By the time the “Scramble for Africa” among European colonial powers began in the late nineteenth century, Africa had already been globally connected for centuries. Its gold had fueled the economies of Europe and the Islamic world for nearly a millennium, and the sophisticated kingdoms spanning its west coast had traded with Europeans since the fifteenth century. Until at least 1650, this was a trade of equals, using a variety of currencies—most importantly, cowrie shells imported from the Maldives and nzimbu shells imported from Brazil. But, as the slave trade grew, African kingdoms began to lose prominence in the growing global economy. We have been living with the effects of this shift ever since.
With A Fistful of Shells, Toby Green transforms our view of West and West-Central Africa by reconstructing the world of these kingdoms, which revolved around trade, diplomacy, complex religious beliefs, and the production of art. Green shows how the slave trade led to economic disparities that caused African kingdoms to lose relative political and economic power. The concentration of money in the hands of Atlantic elites in and outside these kingdoms brought about a revolutionary nineteenth century in Africa, parallel to the upheavals then taking place in Europe and America. Yet political fragmentation following the fall of African aristocracies produced radically different results as European colonization took hold.
Drawing not just on written histories, but on archival research in nine countries, art, oral history, archaeology, and letters, Green lays bare the transformations that have shaped world politics and the global economy since the fifteenth century and paints a new and masterful portrait of West Africa, past and present.
A Fistful of Shells has been shortlisted for the Nayef Al- Rodhan Prize for Global Cultural Understanding, an annual £25,000 prize awarded by the British Academy to a non-fiction book which contributes to public understanding of world cultures. The other shortlisted writers are Kwame Anthony Appiah, Julian Baggini, Julia Lovell, Seema Malhotra, and Ed Morales. The book has also been shortlisted for the 2019 Cundill History Prize, run by McGill University in Canada, which has the largest purse in the world for a book of non-fiction in English; it is on a shortlist of 8 books for a prize awarded annually to the book that represents historical scholarship, originality and literary quality.

....................

* [WRITTEN PROBLEM A]:
From the text on A Fistful of Shells, reproduce the stretch from "A Fistful of Shells has" through "and literary quality." word for word.
* [WRITTEN PROBLEM B]:
According to the text on A Fistful of Shells, where were the nzimbu shells used as currency imported from?
The lines after this text are not needed for anything here.

* [LISTING]:
....................

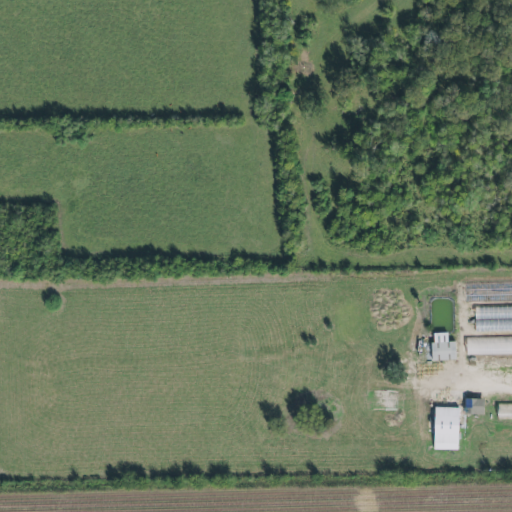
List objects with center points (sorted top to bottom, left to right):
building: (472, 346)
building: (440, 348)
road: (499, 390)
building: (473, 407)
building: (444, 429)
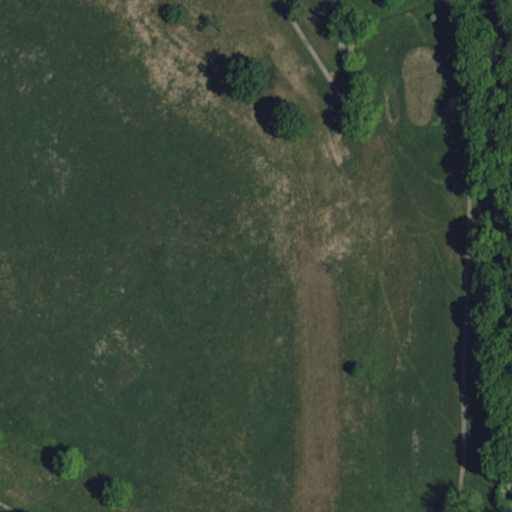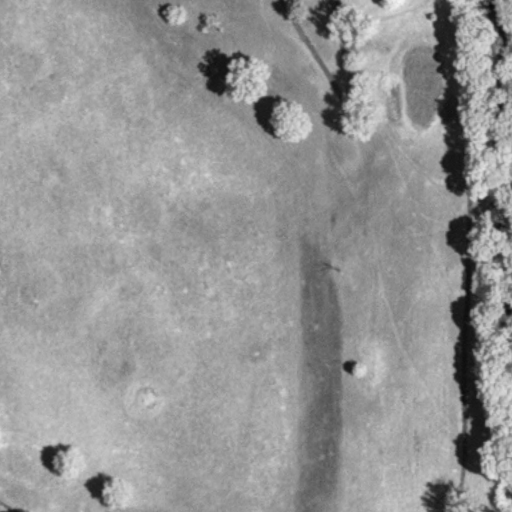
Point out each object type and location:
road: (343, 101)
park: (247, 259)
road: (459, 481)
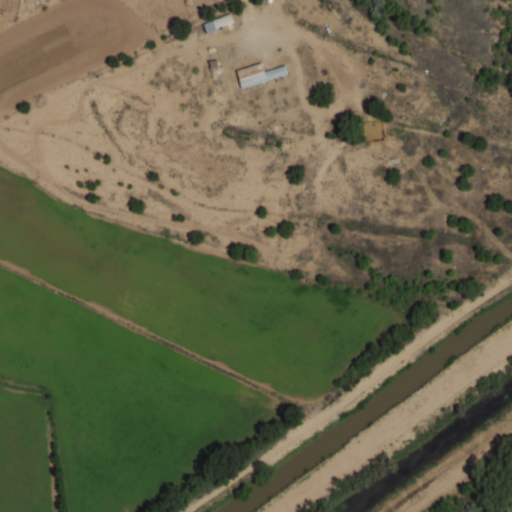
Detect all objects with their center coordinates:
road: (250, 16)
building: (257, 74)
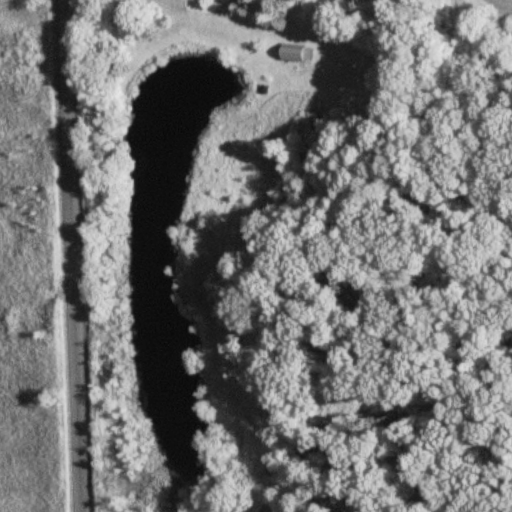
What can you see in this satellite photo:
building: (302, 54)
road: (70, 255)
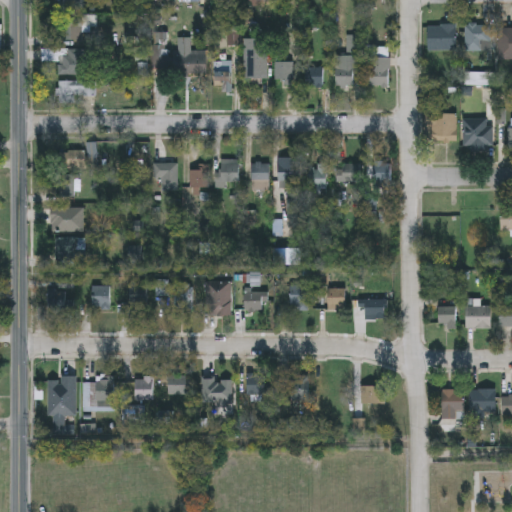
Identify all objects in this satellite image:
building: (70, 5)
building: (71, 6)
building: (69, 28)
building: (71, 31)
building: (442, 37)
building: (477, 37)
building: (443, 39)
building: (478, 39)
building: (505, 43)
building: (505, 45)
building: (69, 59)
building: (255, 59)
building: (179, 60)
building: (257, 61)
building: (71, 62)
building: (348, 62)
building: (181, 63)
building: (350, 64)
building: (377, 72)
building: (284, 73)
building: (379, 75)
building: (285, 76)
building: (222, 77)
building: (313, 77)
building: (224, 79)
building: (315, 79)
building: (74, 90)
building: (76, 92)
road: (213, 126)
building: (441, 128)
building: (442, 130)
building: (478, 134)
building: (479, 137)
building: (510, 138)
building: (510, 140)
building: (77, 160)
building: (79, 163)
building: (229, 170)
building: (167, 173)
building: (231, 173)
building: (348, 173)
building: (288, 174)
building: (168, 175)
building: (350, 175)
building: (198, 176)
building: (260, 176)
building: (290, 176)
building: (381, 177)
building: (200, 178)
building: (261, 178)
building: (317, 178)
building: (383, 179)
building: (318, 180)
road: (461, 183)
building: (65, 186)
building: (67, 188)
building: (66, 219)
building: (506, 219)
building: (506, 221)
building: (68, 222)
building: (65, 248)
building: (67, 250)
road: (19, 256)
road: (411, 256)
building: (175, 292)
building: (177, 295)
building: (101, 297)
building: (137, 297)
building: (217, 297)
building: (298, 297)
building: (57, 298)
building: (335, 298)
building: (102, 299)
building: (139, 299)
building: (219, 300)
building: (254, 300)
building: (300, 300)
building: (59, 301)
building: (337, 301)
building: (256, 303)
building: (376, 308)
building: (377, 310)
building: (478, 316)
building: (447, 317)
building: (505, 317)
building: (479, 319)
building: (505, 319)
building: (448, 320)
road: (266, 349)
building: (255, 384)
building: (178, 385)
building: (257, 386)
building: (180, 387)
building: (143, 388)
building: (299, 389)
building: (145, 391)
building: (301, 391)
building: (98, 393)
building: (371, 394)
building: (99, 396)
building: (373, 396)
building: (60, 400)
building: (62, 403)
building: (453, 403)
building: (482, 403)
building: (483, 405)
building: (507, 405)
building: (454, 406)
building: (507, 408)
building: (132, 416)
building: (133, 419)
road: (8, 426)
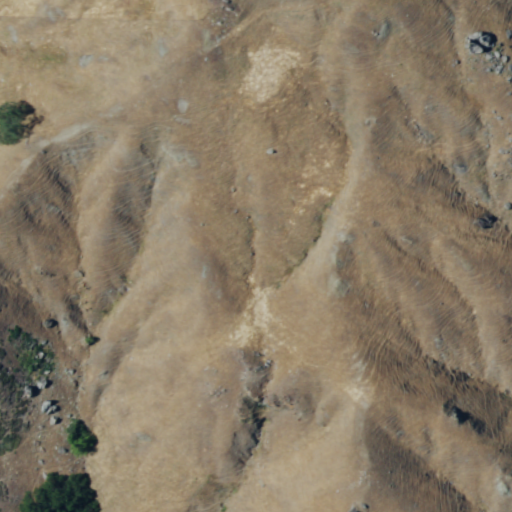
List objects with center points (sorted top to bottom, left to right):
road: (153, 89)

....................

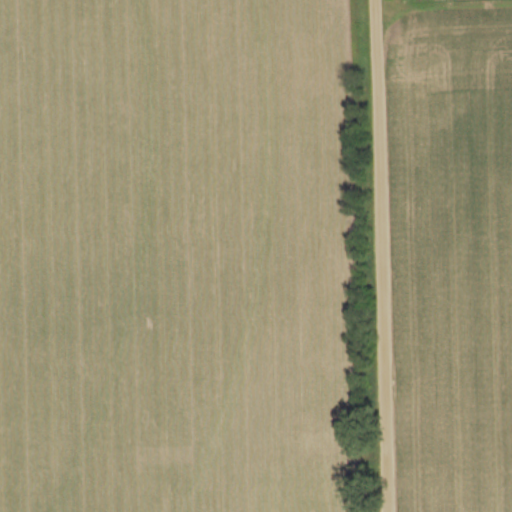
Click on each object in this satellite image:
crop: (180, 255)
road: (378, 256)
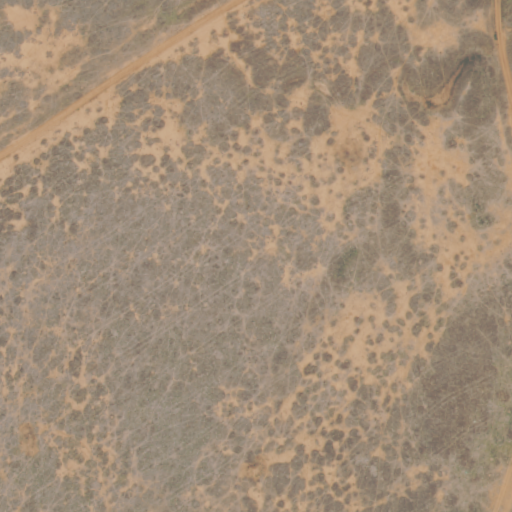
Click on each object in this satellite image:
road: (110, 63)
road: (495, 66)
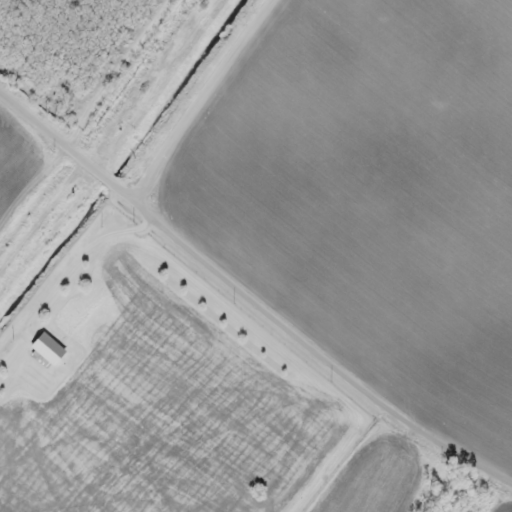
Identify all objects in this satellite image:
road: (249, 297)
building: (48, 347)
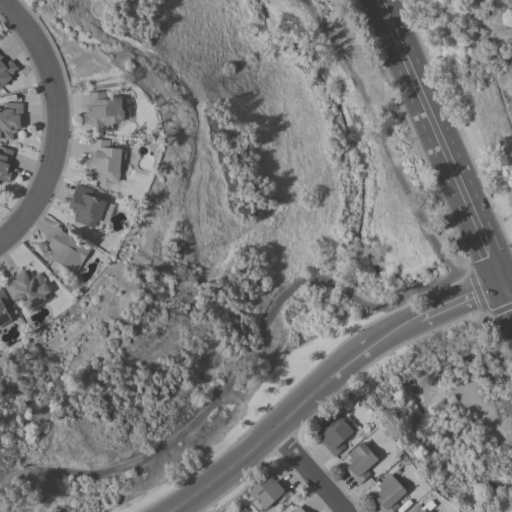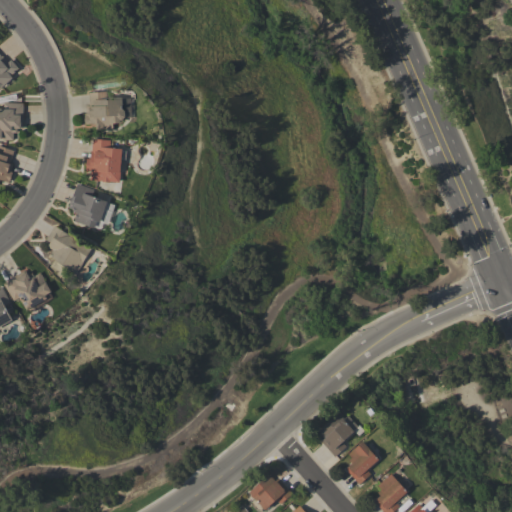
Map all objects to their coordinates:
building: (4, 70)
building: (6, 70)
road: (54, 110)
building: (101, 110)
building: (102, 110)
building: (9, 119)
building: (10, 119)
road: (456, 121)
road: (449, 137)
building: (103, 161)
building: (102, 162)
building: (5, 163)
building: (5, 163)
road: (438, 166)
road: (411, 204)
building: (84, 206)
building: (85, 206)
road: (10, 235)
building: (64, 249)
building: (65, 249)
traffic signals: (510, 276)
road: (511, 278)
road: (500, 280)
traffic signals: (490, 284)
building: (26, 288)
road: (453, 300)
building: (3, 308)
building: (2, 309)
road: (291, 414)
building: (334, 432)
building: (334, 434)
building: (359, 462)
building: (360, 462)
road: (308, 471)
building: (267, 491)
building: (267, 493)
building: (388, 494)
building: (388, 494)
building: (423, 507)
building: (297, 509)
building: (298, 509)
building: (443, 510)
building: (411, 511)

....................

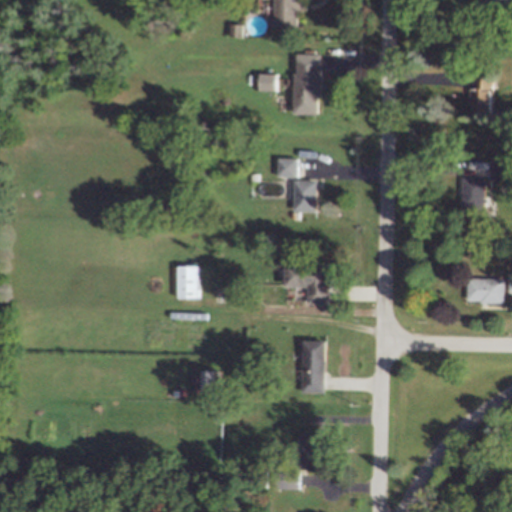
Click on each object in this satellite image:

....................

* [FINAL RESULT A]:
A Fistful of Shells has been shortlisted for the Nayef Al- Rodhan Prize for Global Cultural Understanding, an annual £25,000 prize awarded by the British Academy to a non-fiction book which contributes to public understanding of world cultures. The other shortlisted writers are Kwame Anthony Appiah, Julian Baggini, Julia Lovell, Seema Malhotra, and Ed Morales. The book has also been shortlisted for the 2019 Cundill History Prize, run by McGill University in Canada, which has the largest purse in the world for a book of non-fiction in English; it is on a shortlist of 8 books for a prize awarded annually to the book that represents historical scholarship, originality and literary quality.

* [FINAL RESULT B]:
Brazil.